### Description of the task
All lines holding the word "Ristrutturazione" are to be copied from the records beneath.

### Saved entries
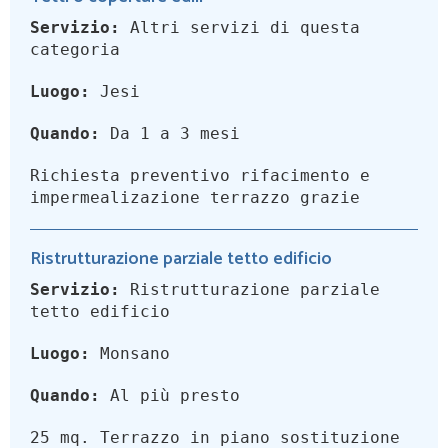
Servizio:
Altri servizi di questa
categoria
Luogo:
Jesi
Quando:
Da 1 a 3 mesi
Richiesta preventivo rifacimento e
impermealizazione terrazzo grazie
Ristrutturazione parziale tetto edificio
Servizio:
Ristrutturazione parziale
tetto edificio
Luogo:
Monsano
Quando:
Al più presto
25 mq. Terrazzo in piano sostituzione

### Response
Ristrutturazione parziale tetto edificio
Ristrutturazione parziale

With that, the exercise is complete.